Tuesday, March 25, 2014

Euphoria

What is happiness? 
As I walked into my sister's townhouse, I noticed, for what seemed like the first time, that buying things makes her happy. She has expensive taste (and let's be honest, who doesn't?) and she's not afraid to show it. As I walked past her expensive, over-sized swivel chair and made my way to her electric-footrested couch, I noticed her large 50" television and the plethora of toys she has bought for her four-year-old son over the years. She showed me the clothes and shoes she bought when she was on vacation. She showed me a picture on her new iPhone. She showed me her new Kindle Paperwhite, Wii U, iPad, etc. It was all so overwhelming. It's not that she can't afford these things (which in all honesty, I don't know if she can), it's the fact that these things honestly make her happy. But who am I to judge? As long as she doesn't have to borrow money from me (or a bank) in order to sponsor this euphoria, then it's okay, right? I think so.

Reeling

I get stopped by Bible Thumpers and Holy Rollers on campus almost every day. I've always assumed they aren't able to talk to many people because, let's be honest, no one wants to talk to them. I try to be a nice person most of the time, so I always let them ask me questions. I guess there's a group of them or something, because I always get asked the same question: "Do you think God is perfect?" That question always makes my head reel with uneasiness. Shouldn't you ask if I even believe in a god before you ask if I think this so-called god is perfect? I always answer the same way, too, by saying something along the lines of: "I don't really believe in a god. I'm not a straight-up atheist, but at the same time, I don't care to have a relationship with something no one can possibly know exists." Then they tell me some experience they had with god.

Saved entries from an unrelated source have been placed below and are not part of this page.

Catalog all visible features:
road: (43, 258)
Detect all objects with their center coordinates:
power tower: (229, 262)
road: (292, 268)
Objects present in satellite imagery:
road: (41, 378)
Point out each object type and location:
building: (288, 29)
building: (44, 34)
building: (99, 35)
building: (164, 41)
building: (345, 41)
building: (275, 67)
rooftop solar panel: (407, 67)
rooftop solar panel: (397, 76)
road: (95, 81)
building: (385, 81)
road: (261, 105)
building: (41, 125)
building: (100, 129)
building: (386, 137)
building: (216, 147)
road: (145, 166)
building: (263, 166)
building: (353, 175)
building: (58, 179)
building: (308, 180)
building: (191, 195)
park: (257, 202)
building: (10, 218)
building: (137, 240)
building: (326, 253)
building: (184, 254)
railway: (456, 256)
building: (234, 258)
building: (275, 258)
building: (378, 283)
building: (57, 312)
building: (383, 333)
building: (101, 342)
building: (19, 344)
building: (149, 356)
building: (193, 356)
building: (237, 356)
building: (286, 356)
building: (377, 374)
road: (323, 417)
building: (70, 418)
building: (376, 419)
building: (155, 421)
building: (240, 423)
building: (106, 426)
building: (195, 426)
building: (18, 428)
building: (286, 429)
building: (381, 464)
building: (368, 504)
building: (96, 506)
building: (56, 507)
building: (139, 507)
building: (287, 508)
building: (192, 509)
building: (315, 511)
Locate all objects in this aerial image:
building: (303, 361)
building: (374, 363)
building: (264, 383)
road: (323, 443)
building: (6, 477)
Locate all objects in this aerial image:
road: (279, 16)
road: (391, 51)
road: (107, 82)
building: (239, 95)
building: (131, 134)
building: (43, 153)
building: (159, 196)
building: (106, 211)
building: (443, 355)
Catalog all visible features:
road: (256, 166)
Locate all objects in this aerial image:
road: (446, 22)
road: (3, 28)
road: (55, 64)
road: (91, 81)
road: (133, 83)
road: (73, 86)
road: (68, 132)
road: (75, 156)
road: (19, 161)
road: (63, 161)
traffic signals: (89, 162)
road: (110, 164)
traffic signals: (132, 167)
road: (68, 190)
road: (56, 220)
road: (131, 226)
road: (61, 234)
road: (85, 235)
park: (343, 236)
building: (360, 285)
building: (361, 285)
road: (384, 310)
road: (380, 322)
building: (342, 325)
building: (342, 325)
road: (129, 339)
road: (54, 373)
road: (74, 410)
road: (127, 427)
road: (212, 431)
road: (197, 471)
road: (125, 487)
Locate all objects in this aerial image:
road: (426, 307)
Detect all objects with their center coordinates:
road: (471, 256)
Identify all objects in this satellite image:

It's usually something about how they were at an all-time low in their life and how god saved them by getting their heads out of their asses or something. They tell me that they used to have a Jesus-shaped hole in their heart and going to church filled it up. I can't help but shake this feeling the Jesus-shaped hole could be misunderstood. Sure, I can understand a feeling of emptiness in one's self, but I don't think you have to shove Jesus into your heart in order to feel better. There are people all over the place who aren't religious and still live very fulfilling lives. Along with being coaxed by the whole "there's a hole in my heart" line, people are also being reeled into church by the fishing rod of manipulation. Today alone I was stopped by two separate religious organizations, both of which were willing to bribe me. The first person who stopped me said there was going to be a pizza party on Friday and I was invited to ask questions about God and such. The second offered me home-made sugar cookies in exchange for my email address to receive invitations via the interweb about their church. Is it not immoral to lure a fish with bait after the fisherman goes to church on Sunday reading, "and you shall take no bribe, for a bribe blinds the clear-sighted and subverts the cause of those who are in the right, Exodus 23:8" in the Bible? You bet your ass I did my research.